Modern Enterprise Data Architecture – Data Lake or Data Warehouse?
Author: Joseph Bojilov, Data Architect
Published: 5th April 2022
In today’s world data is the catalyst for all decision making. In previous years companies needed Data Analysts to read and understand the data collected. Now technology has evolved beyond that, with data being transformed using Business Intelligence solutions, allowing data to be presented in a format that can be understood by most employees.
When we talk about Big Data we usually refer to a Hadoop Ecosystem (technology systems). Hadoop uses programming models to process large data sets across clusters of computers, being able to be scaled from a single server to hundreds of machines. One limitation of Hardoop is that doesn’t fit nicely with Cloud services, it is more suited to physical hardware rather than the cloud.

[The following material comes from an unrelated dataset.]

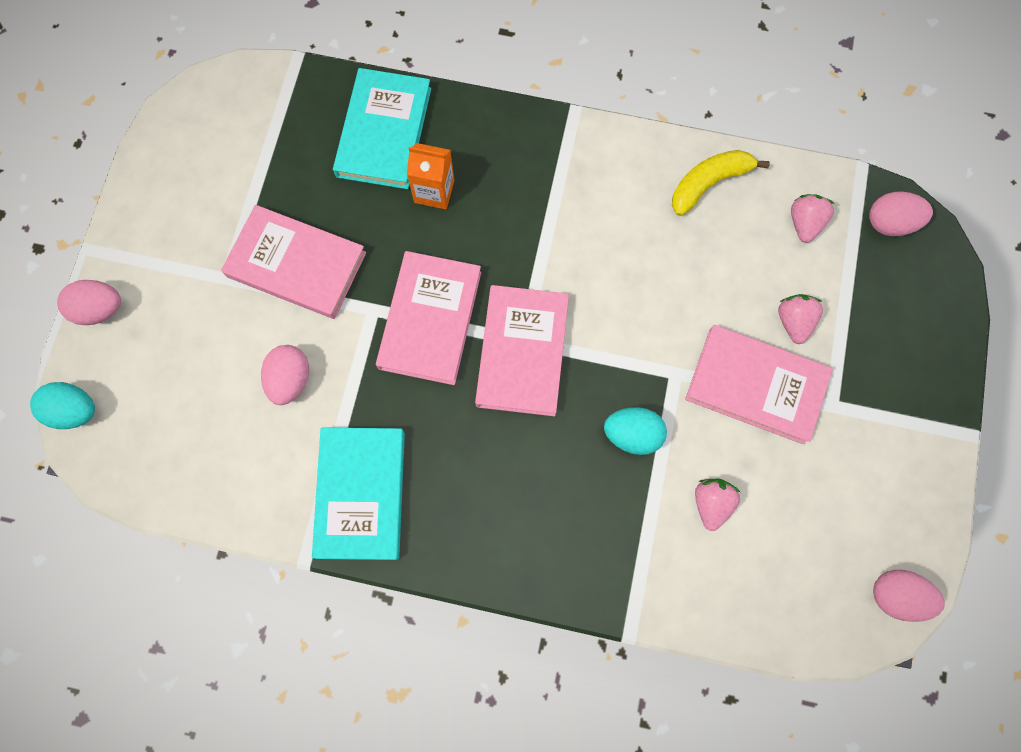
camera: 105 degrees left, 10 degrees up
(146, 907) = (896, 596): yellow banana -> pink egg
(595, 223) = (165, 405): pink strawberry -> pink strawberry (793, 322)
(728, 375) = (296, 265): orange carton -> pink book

For data to be transformed into understandable information it first needs to be stored somewhere accessible. The two data solutions that are commonly used for data management are Data Warehouses and Data Lakes, each solution having its own benefits.

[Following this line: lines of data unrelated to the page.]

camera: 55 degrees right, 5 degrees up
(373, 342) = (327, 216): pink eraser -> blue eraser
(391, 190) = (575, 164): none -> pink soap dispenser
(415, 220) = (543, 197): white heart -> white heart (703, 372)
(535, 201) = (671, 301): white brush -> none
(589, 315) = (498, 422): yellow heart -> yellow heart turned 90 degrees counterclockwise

Example of Contemporary Enterprise Data Architecture
Big Data is stored on the Corporate Data Lakes, a logical construct in which data can be stored and further manipulated. They are a vast pool of raw data that isn’t purposely collected for a defined purpose.

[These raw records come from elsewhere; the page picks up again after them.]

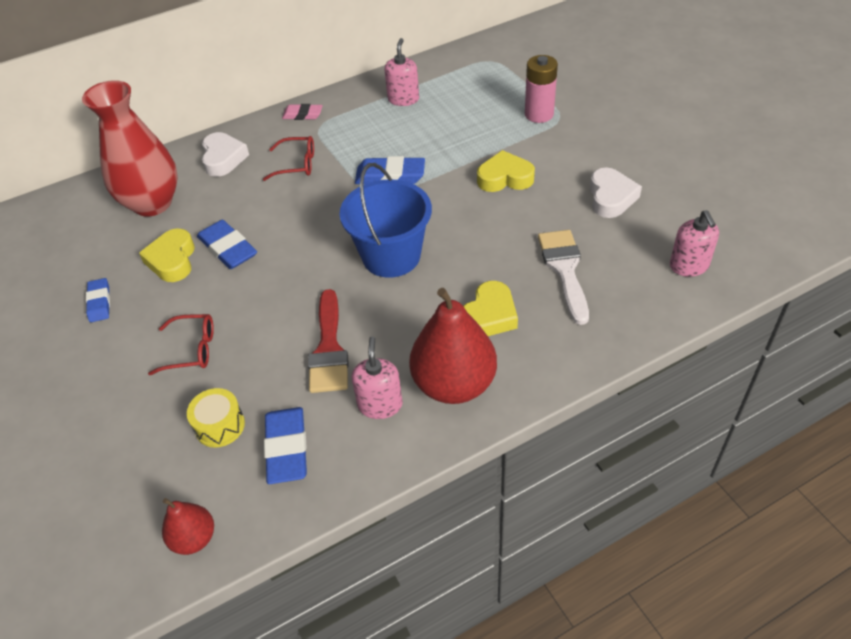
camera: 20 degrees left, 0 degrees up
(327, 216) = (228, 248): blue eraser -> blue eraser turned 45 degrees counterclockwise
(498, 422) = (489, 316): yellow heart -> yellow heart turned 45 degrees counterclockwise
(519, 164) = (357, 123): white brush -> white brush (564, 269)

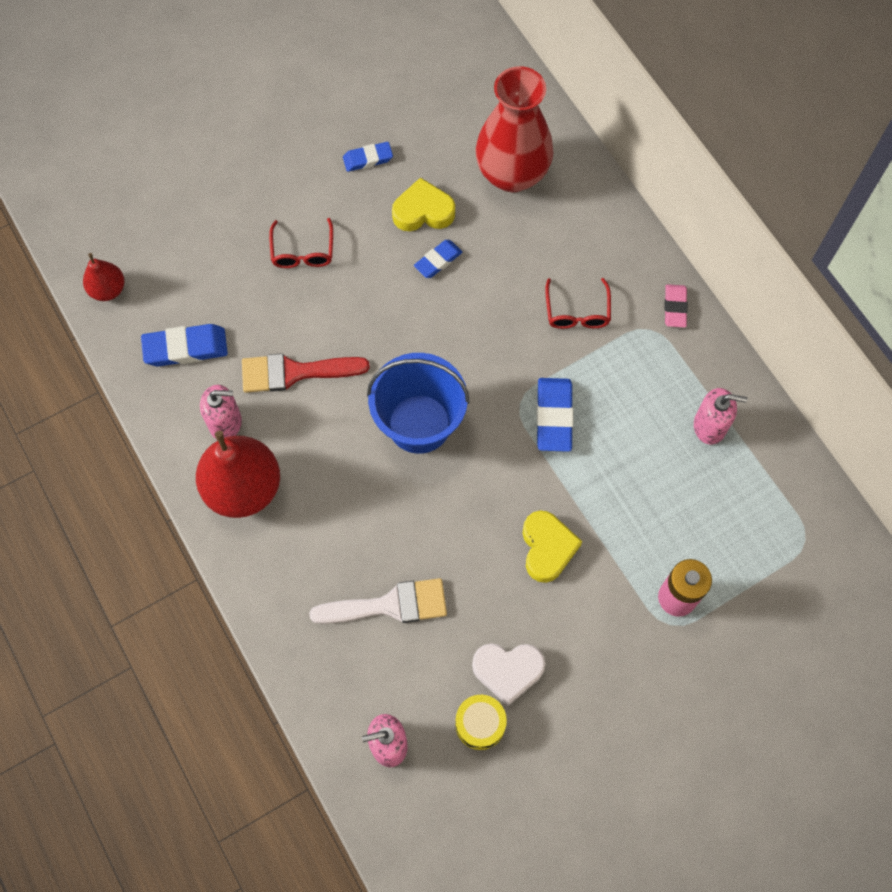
camera: 85 degrees right, 20 degrees up
(220, 426) = (214, 290): yellow drum -> yellow drum (480, 724)
(223, 158) = (589, 231): white heart -> none
(228, 248) = (438, 261): blue eraser -> blue eraser, size x0.63
(489, 316) = (327, 523): yellow heart -> none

An Enterprise data warehouse (EDW), is a centralized repository of data where organisations store data from business systems and other sources in a structured format. It is a subset of organisational Data used for reporting needs, storing structured data only and is not as flexible as Corporate Data Lakes. EDW Data sources can include Online Transaction Processing (OLTP) databases, Customer Relationship Management (CRM) and Enterprise Resource Planning (ERP) databases. Due to data warehouses structured format they cannot be used for Big Data.
Although Enterprise Data Warehouses are less flexible then Data Lakes and are sometimes seen as two separate data repositories, EDW data is subset of Data Lakes. A well-designed and defined Data Lakes able to support the EDW functionality.
Future of Big Data
The increased technology used by companies today such as AI and the emergence of the metaverse means that data solutions will be reimagined for the future in order to store and process new types of data.
One new concept is Data Mesh, a decentralised approach towards data ownership, allowing users to access the data, without it needing to go into a Data Lake or Data Warehouse. However for it to be usable as a data solution it requires a lot of standardisation throughout Enterprise and beyond. While it is a good approach from practical point of view, it will take some time before the Data Mesh concept could be implemented, particularly on an enterprise scale. In the near future I believe that Data Lake and Data Warehouse will be gradually merge into one concept in the future – a Corporate Lake–Warehouse. The Corporate Lake-Warehouse will provide the flexibility of storing unstructured, semi structured and structured data of a data lake, combined with the data warehouses structured collection of reporting data.
While the future of Data Architecture will rely on the requirements of new technology, one thing that is guaranteed is that we are heading towards an even more data driven future – and companies need to be prepared.